[Start of Attachment]
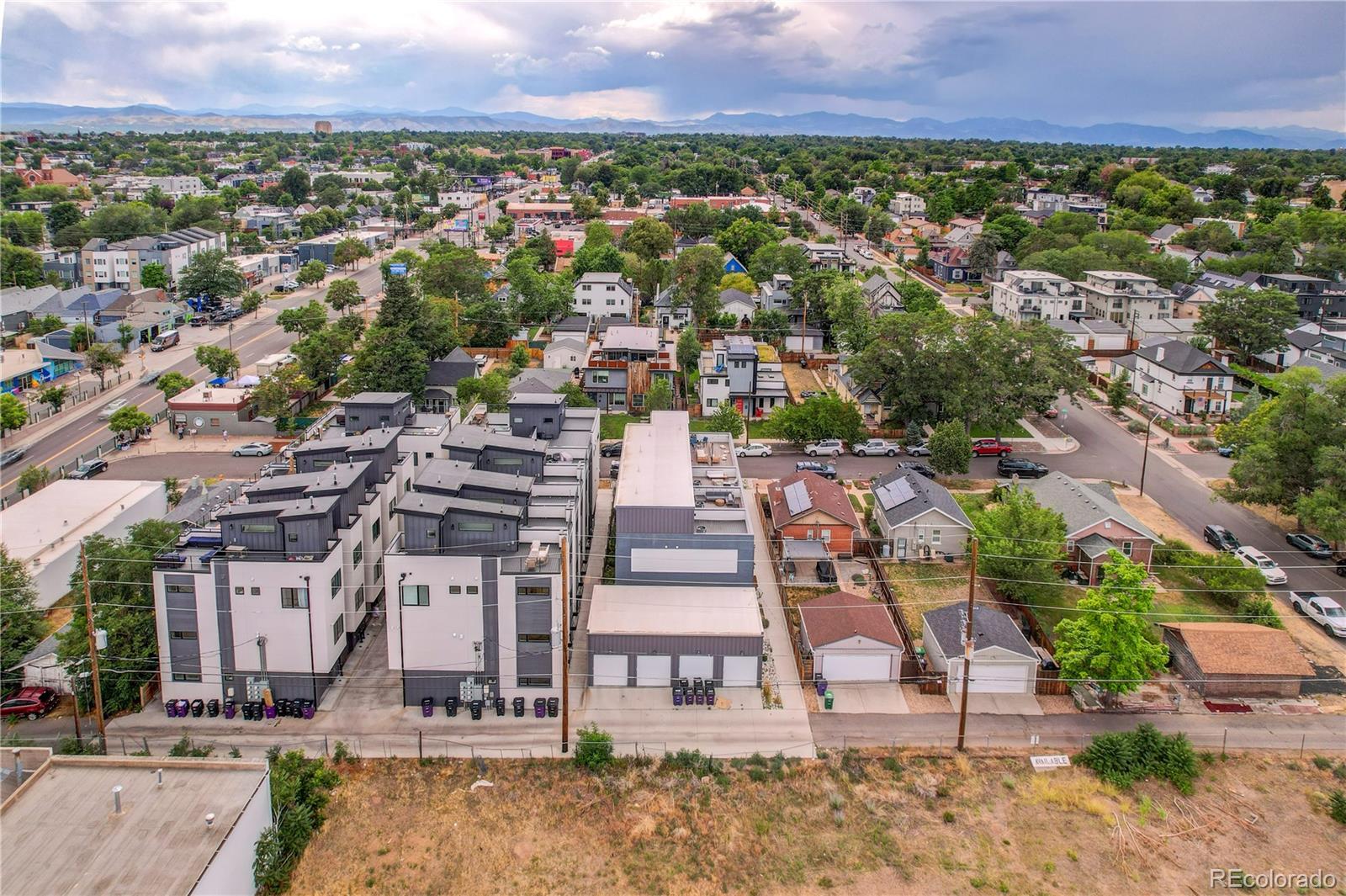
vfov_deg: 57.2
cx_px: 673
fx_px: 822
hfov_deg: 78.6
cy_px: 448
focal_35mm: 22
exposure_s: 1/100
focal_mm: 8.4
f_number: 2.8
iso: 100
[End of Attachment]
▶ **WHAT YOU ARE ASKED TO DO**
Pictures are not part of the copy. Please reproduce the material word for word.

▶ **FINISHED EXERCISE**
vfov_deg: 57.2
cx_px: 673
fx_px: 822
hfov_deg: 78.6
cy_px: 448
focal_35mm: 22
exposure_s: 1/100
focal_mm: 8.4
f_number: 2.8
iso: 100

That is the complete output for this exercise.